LncRNAs had the potential of mediating the gene expression at the epigenetic level [65]. Moreover, the alternative epigenetic mediation of the H19-IGF2 domain in placental tissues was associated with PE, resulting into placental dysplasia in the early pregnancy [66]. LncRNA H19 rs217727 polymorphism was related to a higher chance of having PE [67]. Moreover, not only the CTC, but also TTC and TTT haplotypes had an association with the PE susceptibility [67]. STOX2-IT3-lncRA performs the role of a permissive cis-acting regulatory factor of STOX2 selective splicing [46].
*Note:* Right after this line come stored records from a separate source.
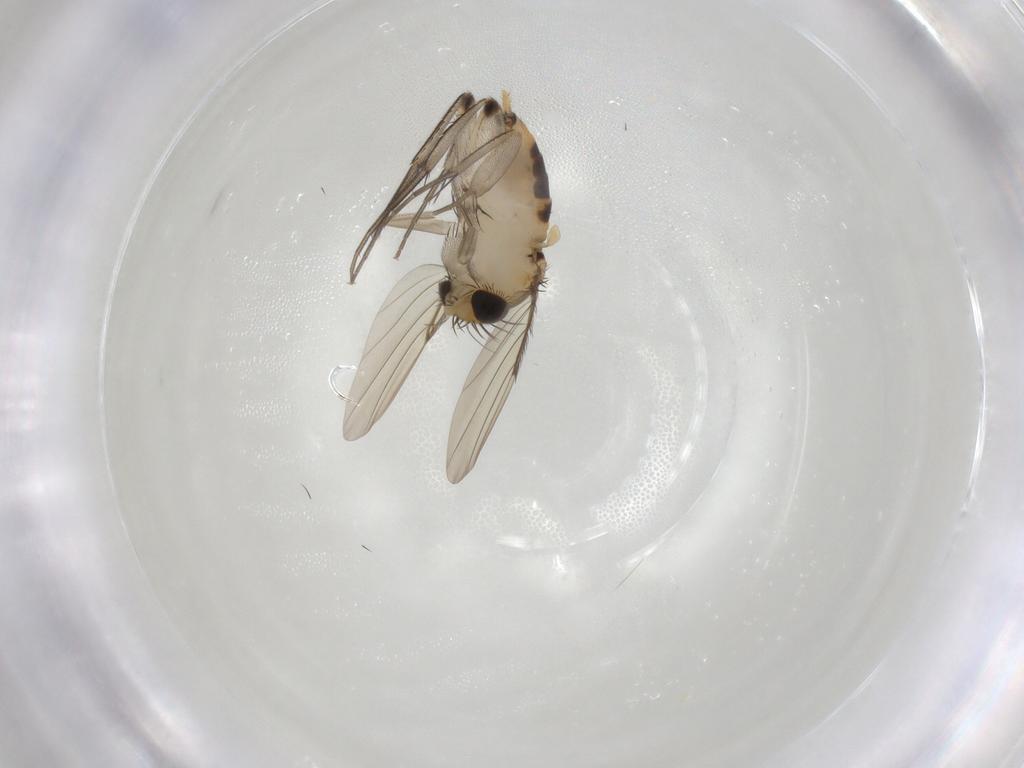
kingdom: Animalia
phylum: Arthropoda
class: Insecta
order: Diptera
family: Phoridae
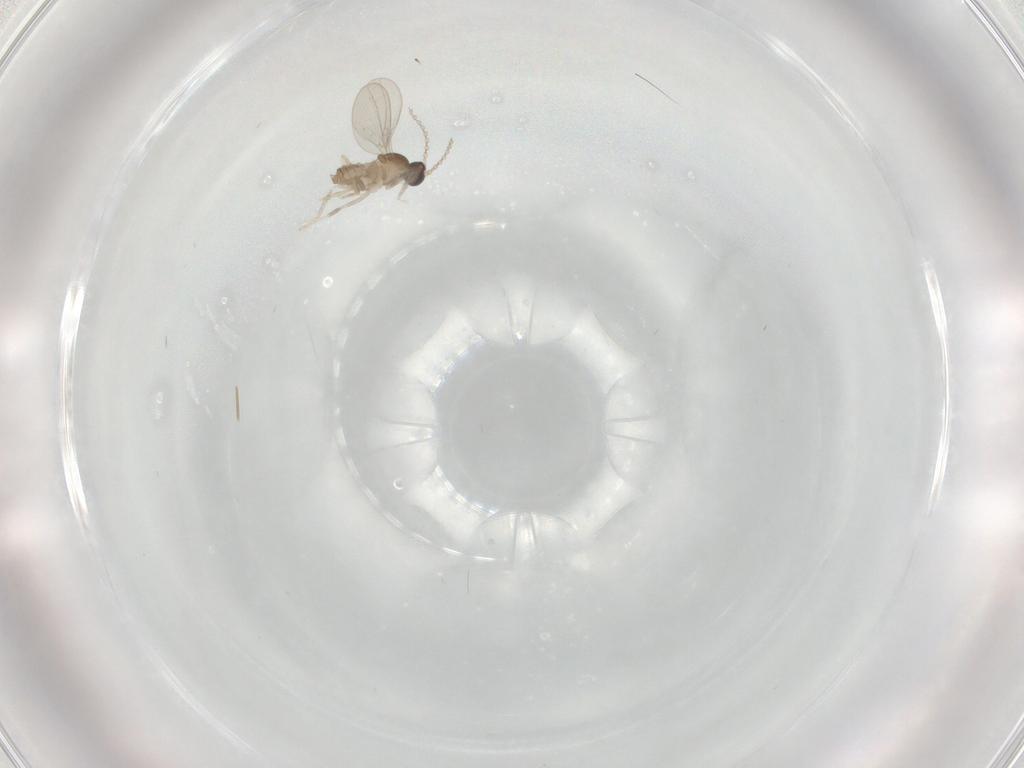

7. LncRNAs Affect Decidualization and Energy Metabolism in PE

There have been numerous investigations suggesting that PE has an association with the dysplasia of decidualization [68]. Moreover, the poor decidualization can make a contribution to the decreased invasive potential of extravillous trophoblasts, dysplasia of the uterine spiral artery, and decreasing the blood flow at the maternal-fetal interface [69]. Placental ischemia results into the increased expression of toxic cytokines in the maternal peripheral blood, further impairing endothelial cells. Glycolysis is considered as quite pivotal for the development of endothelial cells, and decreased glycolysis was capable of contributing to the impaired decidualization [70]. The decreased level of HK2P1 and HK2 might be associated with the occurrence as well as the development of PE by means of the impairment of glycolysis and decidualization [71]. HK2P1 mediated the expression of HK2 by functioning as a competing endogenous RNA (ceRNA) [71]. These findings put forward innovative ideas regarding the etiology of PE, and the new regulating axis, which suggested HK2P1, HK2, and miR-6887-3p, might be put to use as the innovative indicators for PE [71]. Both PGK1 and PGK1P2 constitute a couple of ceRNAs related to miR-330-5p, in addition to being quite important in the mechanism of decidualization by means of the mediation of the angiogenesis and glycolysis [72]. Decreased expressions of PGK1 as well as PGK1P2 in the decidual tissues might give rise to the impaired decidualization and the occurrence of PE [72]. At present, increasing numbers of investigations have suggested that the occurrence of PE is associated with the abnormal energy metabolism. The expression of lncZBTB39-1:2 in placenta has the potential of decreasing the trophoblast activity by means of impacting the energy regulation, which may promote the progress of PE [73].

8. Conclusion

In the current review, we have discussed about the latest research progress of lncRNAs and PE. According to the retrieved data, we concluded that lncRNAs can exert an impact on both the occurrence and development of PE through the changes in the biological functions of trophoblasts, immune regulation, epigenetic regulation, decidualization, and energy metabolism (Figure 1). Even though the functions of many lncRNAs are not clear, the mechanisms of lncRNAs in PE will help us to better understand the pathogenesis of PE and help us to find targets for predicting and diagnosing PE in the future.

Figure 1

The biological functions of lncRNAs in PE. LncRNAs can exert an impact on both the occurrence and development of PE through the changes in the biological functions of trophoblasts (including cell proliferation, migration, invasion, and apoptosis), immune regulation, epigenetic regulation, decidualization, and energy metabolism, and impaired glycolysis may lead to the decreased decidualization.